Les soleils mouillés
De ces ciels brouillés
Pour mon esprit ont les charmes
Si mystérieux
De tes traîtres yeux,
Brillant à travers leurs larmes.
Là, tout n’est qu’ordre et beauté,
Luxe, calme et volupté.
Des meubles luisants,
Polis par les ans,
Décoreraient notre chambre ;
Les plus rares fleurs
Mêlant leurs odeurs
Aux vagues senteurs de l’ambre,
Les riches plafonds,
Les miroirs profonds,
La splendeur orientale,
Tout y parlerait
A l’âme en secret
Sa douce langue natale.
Là, tout n’est qu’ordre et beauté,
Luxe, calme et volupté.
Vois sur ces canaux
Dormir ces vaisseaux
Dont l’humeur est vagabonde ;
C’est pour assouvir
Ton moindre désir
Qu’ils viennent du bout du monde.
— Les soleils couchants
Revêtent les champs,
Les canaux, la ville entière,
D’hyacinthe et d’or ;
— Le monde s’endort
Dans une chaude lumière.
Là, tout n’est qu’ordre et beauté,
Luxe, calme et volupté.
Bienvenue chez toi, mademoiselle, j’espère que tu prends plaisir à découvrir ce petit studio dont je vais sans tarder te fournir un double des clés.

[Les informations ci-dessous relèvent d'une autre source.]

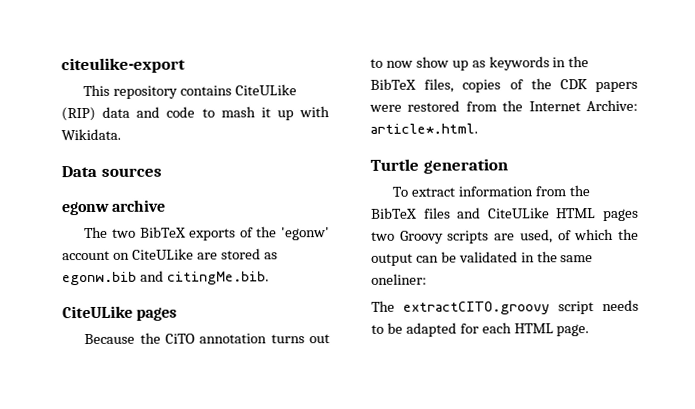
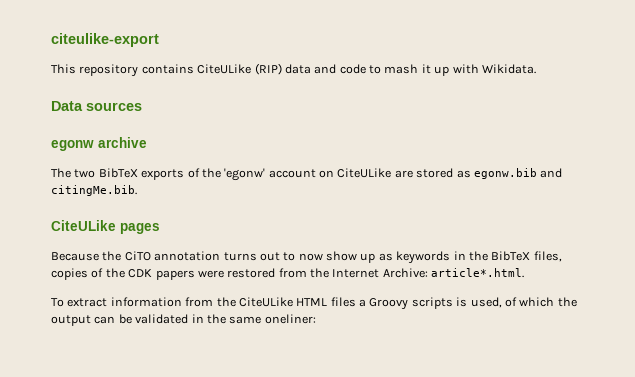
[370,158,508,174] // Turtle generation -> (525, 273) none
[371,207,639,222] [371,231,395,241] BibTeX files and CiteULike HTML pages two -> [238,297,366,307] CiteULike HTML files a
[494,233,516,241] are -> [456,297,468,307] is
[371,299,639,315] [371,322,590,337] // The extractCITO.groovy script needs to be adapted for each HTML page. -> (316, 319) none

Il est idéalement placé avec sa magnifique baie vitrée donnant sur la matrice toute entière, cette petite image prismatique du monde…
Il est à nous deux, le gros oeuvre est fait, il ne nous reste plus qu’à le décorer ensemble.
Comme il s’agit d’un studio virtuel, il peut contenir autant de pièces que nous le souhaitons, et s’ouvrir sur toutes les ambiances qui nous parlent.
La perspective de tous les possibles me donne le vertige…
Amusons nous un peu.
Post scriptoume : pour l’instant, j’ai surtout expérimenté, le contenu que tu vois actuellement est décousu, c’est une sorte de laboratoire d’essai. J’aime explorer.
Cette photo me plaît, parce qu’elle montre au premier plan une métropole immense, avec tout l’anonymat et la solitude qu’on peut y associer.
L’observateur peut vite ressentir une sorte de vertige, se sentir comme aspiré dans les entrailles de cette ville, après une dégringolade le long de cette pente abrupte.
Et tout au fond, à l’arrière plan, se dessine un pont, comme un trait d’union,
un symbole de communication et d’échange.